Información geoespacial para lograr sistemas alimentarios sostenibles

Online trainings to enhancing national capacities on agroecological zoning in Lao PDR

01/05/2019 - 31/07/2020

Agro-ecological zoning provides crucial information related to land suitability for different crop, farming practices, use of irrigation, and identification of constraints among many other potential uses. Future challenges for food security require actions based on new, high impact technologies. To properly guide decision makers to achieve sustainable productions and soil and water resources conservation, FAO provides technical support to enhance national capacities in Lao PDR to develop national specific agroecological zoning tools, technologies and approaches.

Considering the current Covid-19 crisis, FAO adapts and provides online training courses in support to national experts from the Department of Agricultural Land Management (DALaM) in the Ministry of Agriculture of Lao PDR under the project “Strengthening Agro-Climatic Monitoring and Information Systems” (SAMIS). “I realized the number of tools and technologies that are available for collaborating at distance, even in a technical field such as remote sensing” claims Gianluca Franceschini, a remote sensing expert of the Geospatial Unit of FAO. 
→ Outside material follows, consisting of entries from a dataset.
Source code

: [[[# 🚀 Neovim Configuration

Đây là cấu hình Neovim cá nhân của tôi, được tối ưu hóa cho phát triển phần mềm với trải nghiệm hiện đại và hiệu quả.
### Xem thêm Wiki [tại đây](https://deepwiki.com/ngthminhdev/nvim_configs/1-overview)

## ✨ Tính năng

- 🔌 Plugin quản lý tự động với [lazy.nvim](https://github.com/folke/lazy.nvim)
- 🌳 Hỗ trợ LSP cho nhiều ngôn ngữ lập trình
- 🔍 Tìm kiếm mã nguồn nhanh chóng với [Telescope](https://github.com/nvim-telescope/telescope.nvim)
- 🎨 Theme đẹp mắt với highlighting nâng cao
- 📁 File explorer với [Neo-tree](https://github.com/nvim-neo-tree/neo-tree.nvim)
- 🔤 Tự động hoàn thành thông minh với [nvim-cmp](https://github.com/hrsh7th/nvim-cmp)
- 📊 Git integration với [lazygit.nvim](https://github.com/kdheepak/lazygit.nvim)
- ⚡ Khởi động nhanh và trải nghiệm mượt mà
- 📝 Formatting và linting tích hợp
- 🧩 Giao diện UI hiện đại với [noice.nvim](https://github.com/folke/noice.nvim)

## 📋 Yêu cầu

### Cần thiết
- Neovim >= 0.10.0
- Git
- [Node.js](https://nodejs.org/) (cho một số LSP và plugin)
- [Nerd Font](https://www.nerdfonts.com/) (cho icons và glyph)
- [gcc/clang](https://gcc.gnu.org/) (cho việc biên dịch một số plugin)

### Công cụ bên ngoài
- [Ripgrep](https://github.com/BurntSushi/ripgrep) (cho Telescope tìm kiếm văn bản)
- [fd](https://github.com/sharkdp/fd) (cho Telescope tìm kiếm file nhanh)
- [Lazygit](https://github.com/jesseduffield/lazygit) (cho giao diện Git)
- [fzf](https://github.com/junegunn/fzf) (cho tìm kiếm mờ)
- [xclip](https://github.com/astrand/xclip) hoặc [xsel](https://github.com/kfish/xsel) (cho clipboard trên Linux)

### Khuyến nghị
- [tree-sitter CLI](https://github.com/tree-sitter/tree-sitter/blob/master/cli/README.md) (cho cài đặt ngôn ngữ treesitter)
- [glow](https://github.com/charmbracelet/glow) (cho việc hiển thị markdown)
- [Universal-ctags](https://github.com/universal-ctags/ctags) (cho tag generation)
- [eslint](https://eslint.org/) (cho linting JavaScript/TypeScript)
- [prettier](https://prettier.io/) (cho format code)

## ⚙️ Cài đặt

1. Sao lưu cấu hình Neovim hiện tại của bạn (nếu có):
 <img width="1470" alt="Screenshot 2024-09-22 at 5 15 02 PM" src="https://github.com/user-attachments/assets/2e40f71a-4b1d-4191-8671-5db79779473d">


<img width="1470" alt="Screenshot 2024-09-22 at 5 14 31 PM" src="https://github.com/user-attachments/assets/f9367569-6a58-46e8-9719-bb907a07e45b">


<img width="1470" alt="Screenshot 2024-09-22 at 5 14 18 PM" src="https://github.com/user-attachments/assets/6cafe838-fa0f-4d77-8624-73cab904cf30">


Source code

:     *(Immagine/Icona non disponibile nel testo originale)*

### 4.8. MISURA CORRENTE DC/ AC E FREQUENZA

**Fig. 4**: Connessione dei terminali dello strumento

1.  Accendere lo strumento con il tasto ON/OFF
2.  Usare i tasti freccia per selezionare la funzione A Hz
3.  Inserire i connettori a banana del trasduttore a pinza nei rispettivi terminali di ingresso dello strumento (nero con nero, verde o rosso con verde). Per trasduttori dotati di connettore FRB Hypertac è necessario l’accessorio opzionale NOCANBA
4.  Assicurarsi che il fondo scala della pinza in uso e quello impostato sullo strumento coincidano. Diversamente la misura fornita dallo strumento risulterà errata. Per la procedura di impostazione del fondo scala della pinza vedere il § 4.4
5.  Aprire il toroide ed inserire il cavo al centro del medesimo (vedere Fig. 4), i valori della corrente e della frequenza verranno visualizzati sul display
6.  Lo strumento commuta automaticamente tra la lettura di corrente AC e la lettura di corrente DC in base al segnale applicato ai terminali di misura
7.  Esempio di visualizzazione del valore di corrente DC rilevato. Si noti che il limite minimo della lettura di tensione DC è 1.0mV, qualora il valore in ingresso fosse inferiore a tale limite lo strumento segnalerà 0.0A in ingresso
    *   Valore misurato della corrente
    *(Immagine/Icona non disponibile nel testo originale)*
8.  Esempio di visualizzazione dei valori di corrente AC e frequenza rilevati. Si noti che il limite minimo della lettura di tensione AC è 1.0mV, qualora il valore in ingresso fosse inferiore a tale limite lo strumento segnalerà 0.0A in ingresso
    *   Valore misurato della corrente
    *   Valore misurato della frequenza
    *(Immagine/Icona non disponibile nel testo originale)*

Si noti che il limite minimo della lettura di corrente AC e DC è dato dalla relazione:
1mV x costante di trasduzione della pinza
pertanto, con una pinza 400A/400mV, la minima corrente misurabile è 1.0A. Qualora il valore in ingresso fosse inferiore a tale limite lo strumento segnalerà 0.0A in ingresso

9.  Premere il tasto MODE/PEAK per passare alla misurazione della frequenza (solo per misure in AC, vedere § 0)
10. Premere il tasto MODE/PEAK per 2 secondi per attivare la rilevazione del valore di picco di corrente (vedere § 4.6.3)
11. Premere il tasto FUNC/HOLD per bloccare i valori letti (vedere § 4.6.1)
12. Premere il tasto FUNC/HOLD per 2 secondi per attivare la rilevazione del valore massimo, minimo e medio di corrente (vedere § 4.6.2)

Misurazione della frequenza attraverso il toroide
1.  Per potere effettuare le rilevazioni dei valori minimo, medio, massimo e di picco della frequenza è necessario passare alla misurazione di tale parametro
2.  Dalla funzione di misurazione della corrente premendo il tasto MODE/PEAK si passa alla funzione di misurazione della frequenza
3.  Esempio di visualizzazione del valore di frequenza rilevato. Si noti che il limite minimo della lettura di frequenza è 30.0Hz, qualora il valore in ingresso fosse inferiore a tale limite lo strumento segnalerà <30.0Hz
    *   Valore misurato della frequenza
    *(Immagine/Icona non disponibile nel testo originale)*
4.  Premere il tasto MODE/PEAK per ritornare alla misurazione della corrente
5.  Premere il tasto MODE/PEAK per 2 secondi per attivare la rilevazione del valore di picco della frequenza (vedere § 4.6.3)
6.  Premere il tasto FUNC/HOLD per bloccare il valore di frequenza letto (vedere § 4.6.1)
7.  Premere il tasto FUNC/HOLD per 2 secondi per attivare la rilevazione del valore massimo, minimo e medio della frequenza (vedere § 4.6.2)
DALaM has fully equipped one office with IT equipment, open-source software, access to cloud-based web-applications for GIS and image processing tools to organize virtual meetings, transferring data, sharing documents, ideas and information. Such facilities help working at distance for experts located the Ministry of Agriculture in Vientiane, FAO regional office in Bangkok, FAO headquarters in Rome, a team of developers at the Asian Institute of Technology (AIT) in Bangkok as well as other partners and stakeholders. 

This online training was organised for five weeks (one session per week), aimed at enhancing national capacities in developing and using a software for generating maps of suitability of crops under various conditions to support land use planning and adaptation to climate change in the country. The tool, written in Python, requires an understanding of several disciplines spanning from climate, soil, agricultural management and the capacity to read a complex code with multiple modules. The training used a combination of tools such as Jupyter Notebook, generating results, export of sample data, presentations to explain the theory behind these concepts. The entire training took place in a collaborative virtual platform where participants can share their screens, issues and support can be provided at distance.